Not only does Christine earn this moment with its intensely brilliant build-up, but it dedicates enough time to the aftermath to ensure you don’t leave the cinema on the bleakest note possible. Those left behind are devastated, but you see glimmers of hope and light in the way they begin to cope. It’s a vital epilogue, and yet also manages to subtly reframe Chubbuck’s struggle as something possibly even more chilling than we had initially thought; thanks to this ending, you’ll be grappling with the film long after it’s ended.
For a film like this you need an absolutely top-drawer lead, and Rebecca Hall is mesmerising. Though Christine is too small and inaccessible a movie for it to gain the real awards traction it deserves, Hall’s performance stands among the very best of the year, regardless of category. The physicality of alienation and despair is hard to pin down, and even harder to effectively present to an audience, but Hall manages it with aplomb. Chubbuck’s instincts for career advancement and social interactions are often all wrong, and the exhaustion and confusion this causes are put forward painfully well by Hall.
In the final third, it seems that a great weight is lifted from Chubbuck, and Hall’s performance adjusts accordingly. She’s suddenly less frayed, more confident in every word and mannerism. Yet, where this should be a positive change, knowing the story going in means that we realise the root cause of this newfound quasi-happiness, that Chubbuck’s decision to take her own life has been firmly made. It’s heartbreaking and yet almost a relief to reach this conclusion – until we come to the moment itself, which made me tense up to the point of feeling physically ill.

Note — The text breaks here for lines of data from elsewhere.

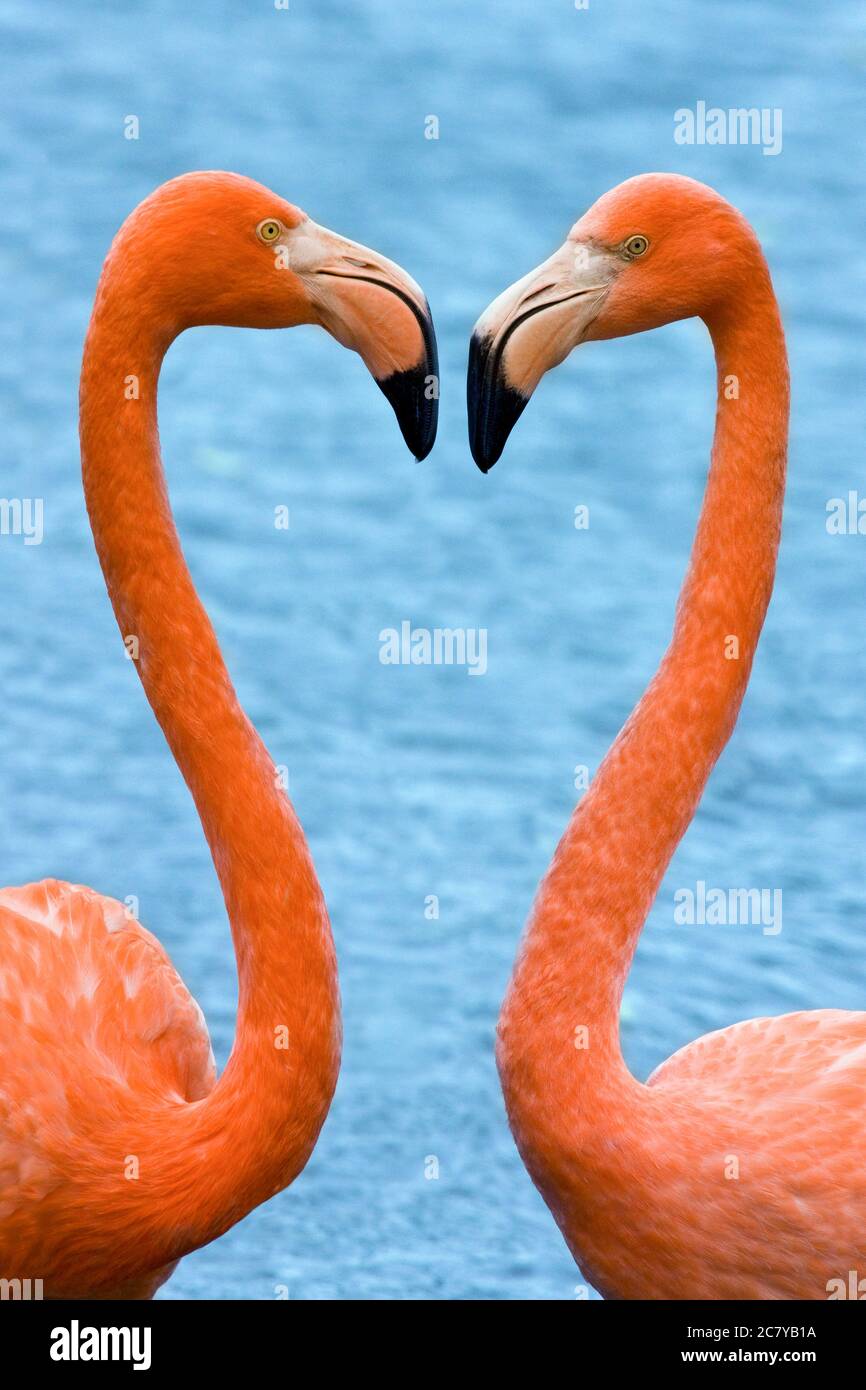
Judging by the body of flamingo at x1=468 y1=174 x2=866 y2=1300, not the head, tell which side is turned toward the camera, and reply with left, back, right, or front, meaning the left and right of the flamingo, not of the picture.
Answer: left

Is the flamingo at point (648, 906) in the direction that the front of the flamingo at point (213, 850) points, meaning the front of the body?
yes

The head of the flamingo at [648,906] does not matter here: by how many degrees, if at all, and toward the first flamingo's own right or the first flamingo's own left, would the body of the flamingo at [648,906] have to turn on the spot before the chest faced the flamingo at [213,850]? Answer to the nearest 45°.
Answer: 0° — it already faces it

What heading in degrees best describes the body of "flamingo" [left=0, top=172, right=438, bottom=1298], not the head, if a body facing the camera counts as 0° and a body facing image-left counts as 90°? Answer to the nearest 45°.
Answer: approximately 270°

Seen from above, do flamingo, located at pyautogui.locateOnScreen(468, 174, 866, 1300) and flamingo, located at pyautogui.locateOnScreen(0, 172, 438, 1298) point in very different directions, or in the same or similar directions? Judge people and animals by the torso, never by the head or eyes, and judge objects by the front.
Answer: very different directions

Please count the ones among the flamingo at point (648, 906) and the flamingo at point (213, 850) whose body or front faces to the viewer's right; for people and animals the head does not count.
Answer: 1

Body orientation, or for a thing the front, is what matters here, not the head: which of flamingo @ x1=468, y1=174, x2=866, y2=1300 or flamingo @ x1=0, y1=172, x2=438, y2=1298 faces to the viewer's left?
flamingo @ x1=468, y1=174, x2=866, y2=1300
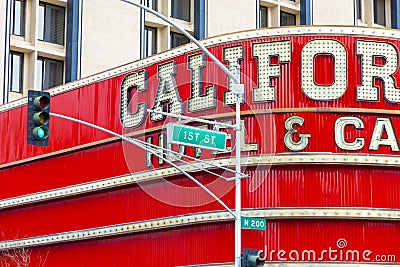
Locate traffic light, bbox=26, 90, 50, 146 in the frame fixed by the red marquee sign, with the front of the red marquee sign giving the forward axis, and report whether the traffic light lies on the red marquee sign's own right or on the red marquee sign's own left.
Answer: on the red marquee sign's own right

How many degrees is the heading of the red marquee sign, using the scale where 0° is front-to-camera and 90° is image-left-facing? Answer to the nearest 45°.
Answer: approximately 0°

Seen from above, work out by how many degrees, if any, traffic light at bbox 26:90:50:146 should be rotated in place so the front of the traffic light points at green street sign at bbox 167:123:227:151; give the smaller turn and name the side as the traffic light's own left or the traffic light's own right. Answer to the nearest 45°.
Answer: approximately 45° to the traffic light's own left

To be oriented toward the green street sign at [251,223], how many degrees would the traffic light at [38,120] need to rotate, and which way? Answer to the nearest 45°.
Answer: approximately 45° to its left

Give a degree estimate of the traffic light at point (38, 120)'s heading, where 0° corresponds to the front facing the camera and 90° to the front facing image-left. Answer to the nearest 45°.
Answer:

Christine is a film that looks at the worrying trend of ever-more violent news, but it wisely doesn’t take so judgmental a tone that its own display of shocking bloodshed feels hypocritical. In fact, it’s in Jean, the most likable character, that we find the most competent grisly crime reporter, and it’s her ability to separate herself from her work when it starts to overwhelm her that makes her such a stark counterpoint to Chubbuck’s obsessiveness. And perhaps this is where the ultimate tragedy of Christine lies. Station boss Michael (Tracy Letts) tells us in no uncertain terms that Chubbuck is the smartest member of the team. She’s also driven and idealistic, with potential to become a truly great reporter in the decades to come, and yet this possible life was snuffed out by her being so cripplingly alone, a terrifying fate that Christine illustrates with uncompromising skill.